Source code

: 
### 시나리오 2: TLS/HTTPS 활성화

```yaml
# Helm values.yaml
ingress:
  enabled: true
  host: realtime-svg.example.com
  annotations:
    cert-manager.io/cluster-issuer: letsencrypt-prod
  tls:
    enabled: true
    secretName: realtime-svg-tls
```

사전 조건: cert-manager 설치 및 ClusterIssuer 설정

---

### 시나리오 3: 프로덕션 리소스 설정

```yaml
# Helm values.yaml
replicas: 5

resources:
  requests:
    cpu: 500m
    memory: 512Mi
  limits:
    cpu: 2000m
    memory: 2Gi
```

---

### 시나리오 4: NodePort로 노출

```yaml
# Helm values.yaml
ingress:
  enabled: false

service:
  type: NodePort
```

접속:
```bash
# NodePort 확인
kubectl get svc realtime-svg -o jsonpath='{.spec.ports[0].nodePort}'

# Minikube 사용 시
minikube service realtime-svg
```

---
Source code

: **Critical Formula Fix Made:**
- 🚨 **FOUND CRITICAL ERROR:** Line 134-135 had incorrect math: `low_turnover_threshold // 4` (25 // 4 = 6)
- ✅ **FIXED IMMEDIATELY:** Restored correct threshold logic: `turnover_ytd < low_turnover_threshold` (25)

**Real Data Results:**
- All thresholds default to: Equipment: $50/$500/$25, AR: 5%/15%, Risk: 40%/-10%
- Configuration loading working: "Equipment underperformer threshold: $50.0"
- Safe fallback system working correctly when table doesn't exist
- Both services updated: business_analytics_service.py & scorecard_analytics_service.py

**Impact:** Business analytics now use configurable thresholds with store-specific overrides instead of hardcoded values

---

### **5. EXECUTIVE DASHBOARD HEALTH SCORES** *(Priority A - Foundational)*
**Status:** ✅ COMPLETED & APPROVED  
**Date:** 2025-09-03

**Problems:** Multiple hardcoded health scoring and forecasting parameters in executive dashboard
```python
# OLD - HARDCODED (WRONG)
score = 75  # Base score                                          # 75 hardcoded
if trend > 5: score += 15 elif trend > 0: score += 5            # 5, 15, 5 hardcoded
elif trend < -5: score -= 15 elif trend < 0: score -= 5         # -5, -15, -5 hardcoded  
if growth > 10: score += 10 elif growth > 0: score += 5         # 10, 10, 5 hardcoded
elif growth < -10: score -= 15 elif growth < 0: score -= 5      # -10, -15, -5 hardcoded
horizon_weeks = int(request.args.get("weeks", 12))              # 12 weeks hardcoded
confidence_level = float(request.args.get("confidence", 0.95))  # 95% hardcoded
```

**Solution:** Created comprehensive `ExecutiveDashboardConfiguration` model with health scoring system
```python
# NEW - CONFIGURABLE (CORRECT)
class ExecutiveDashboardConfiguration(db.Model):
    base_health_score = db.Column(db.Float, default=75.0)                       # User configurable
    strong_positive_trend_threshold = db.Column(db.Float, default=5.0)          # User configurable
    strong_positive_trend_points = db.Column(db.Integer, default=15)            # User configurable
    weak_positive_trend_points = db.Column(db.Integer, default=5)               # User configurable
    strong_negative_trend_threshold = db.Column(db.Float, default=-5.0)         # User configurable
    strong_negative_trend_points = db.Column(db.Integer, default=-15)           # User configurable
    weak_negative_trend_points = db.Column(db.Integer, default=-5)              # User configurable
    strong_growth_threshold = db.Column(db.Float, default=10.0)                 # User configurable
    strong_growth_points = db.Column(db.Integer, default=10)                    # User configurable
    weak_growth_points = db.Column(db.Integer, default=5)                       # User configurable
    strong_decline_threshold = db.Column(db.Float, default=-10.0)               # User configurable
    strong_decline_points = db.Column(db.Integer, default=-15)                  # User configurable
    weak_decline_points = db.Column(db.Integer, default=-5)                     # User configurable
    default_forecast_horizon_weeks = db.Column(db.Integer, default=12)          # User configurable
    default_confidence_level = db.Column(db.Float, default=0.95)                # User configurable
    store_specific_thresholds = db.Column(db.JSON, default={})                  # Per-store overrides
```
● ● ● ● ● ● ●
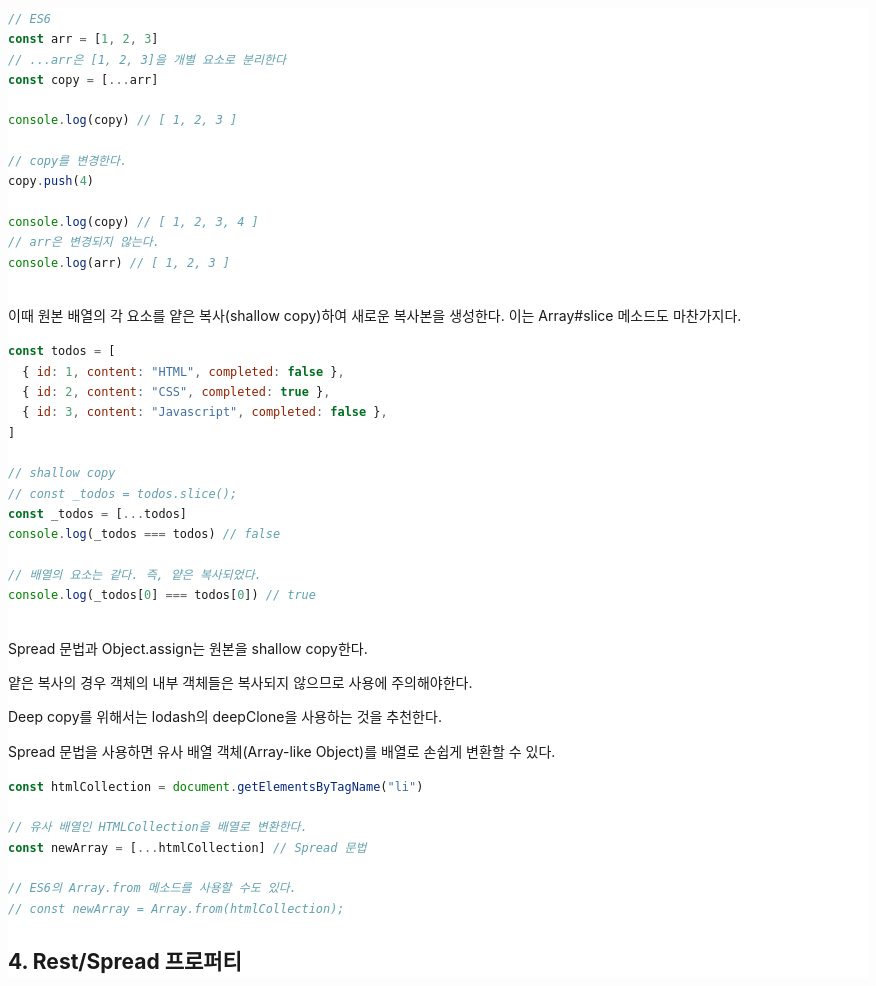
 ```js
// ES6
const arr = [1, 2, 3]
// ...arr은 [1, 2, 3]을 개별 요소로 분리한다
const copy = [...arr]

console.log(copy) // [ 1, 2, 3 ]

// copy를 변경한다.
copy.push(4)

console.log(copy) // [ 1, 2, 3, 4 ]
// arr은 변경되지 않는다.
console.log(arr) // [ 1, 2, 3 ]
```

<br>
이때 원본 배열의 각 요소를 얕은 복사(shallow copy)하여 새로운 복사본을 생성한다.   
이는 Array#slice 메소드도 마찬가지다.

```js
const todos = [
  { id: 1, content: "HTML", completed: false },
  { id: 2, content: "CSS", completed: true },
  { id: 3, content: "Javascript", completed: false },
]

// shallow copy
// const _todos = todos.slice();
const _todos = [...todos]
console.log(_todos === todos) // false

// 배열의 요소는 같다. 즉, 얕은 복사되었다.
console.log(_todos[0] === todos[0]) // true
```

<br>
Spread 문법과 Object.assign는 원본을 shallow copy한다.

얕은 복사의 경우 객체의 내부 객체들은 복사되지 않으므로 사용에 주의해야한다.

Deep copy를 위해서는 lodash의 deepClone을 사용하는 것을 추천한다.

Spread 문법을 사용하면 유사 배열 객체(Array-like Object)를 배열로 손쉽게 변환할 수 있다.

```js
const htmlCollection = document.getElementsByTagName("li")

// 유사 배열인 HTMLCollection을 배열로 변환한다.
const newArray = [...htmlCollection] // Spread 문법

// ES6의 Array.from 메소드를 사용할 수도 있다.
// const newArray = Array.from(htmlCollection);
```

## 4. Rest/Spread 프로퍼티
● ● ● ● ● ● ●
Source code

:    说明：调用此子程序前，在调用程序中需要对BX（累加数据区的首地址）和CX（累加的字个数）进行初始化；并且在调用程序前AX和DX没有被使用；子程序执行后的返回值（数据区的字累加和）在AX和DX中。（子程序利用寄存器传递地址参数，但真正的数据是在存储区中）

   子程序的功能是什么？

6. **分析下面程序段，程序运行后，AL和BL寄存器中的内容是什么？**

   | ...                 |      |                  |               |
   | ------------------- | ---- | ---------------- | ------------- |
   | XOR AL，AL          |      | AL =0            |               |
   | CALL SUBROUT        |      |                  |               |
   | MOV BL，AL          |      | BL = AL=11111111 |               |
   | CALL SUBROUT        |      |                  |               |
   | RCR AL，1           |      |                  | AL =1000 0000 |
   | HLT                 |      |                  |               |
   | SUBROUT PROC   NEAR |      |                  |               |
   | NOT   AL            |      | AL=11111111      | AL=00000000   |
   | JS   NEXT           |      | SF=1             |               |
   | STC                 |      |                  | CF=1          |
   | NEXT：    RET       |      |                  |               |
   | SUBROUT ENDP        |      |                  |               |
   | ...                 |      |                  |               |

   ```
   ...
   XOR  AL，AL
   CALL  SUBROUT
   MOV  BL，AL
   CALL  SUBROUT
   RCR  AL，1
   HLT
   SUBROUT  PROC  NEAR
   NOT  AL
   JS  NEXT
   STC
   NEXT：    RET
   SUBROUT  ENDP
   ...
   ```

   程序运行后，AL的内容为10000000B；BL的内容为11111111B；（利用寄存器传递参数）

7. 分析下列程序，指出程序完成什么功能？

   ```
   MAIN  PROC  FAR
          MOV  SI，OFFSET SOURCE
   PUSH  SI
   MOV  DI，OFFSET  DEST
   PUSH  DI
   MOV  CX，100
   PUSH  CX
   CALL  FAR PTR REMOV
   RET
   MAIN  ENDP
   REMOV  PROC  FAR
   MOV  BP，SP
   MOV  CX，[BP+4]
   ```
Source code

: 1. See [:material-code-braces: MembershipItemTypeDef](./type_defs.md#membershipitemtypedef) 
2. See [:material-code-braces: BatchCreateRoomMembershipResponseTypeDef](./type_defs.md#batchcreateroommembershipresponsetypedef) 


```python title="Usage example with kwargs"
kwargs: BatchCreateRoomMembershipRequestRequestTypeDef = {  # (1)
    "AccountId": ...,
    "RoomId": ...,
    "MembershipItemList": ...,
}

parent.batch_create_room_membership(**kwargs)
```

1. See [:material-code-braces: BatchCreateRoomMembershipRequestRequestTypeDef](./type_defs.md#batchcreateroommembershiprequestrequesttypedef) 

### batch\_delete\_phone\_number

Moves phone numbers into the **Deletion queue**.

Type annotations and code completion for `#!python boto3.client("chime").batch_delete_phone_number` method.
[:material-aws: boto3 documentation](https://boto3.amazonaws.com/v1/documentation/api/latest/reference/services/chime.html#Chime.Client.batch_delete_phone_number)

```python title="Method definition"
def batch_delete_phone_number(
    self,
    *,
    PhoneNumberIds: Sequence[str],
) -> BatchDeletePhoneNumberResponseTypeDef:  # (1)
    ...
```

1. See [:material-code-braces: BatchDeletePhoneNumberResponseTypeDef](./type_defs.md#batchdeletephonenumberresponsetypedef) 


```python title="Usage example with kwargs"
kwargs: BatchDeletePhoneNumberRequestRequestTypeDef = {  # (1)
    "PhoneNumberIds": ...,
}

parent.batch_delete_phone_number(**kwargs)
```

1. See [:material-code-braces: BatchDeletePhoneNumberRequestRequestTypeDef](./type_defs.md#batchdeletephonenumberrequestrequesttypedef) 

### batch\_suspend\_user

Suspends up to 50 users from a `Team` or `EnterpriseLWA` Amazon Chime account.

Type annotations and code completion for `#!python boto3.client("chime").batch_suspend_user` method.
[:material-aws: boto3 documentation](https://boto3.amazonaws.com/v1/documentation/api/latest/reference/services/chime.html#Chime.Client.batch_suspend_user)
● ● ● ● ● ● ●
How many of the lines in the data above carry the word "shallow"? Say the number and nothing else.

3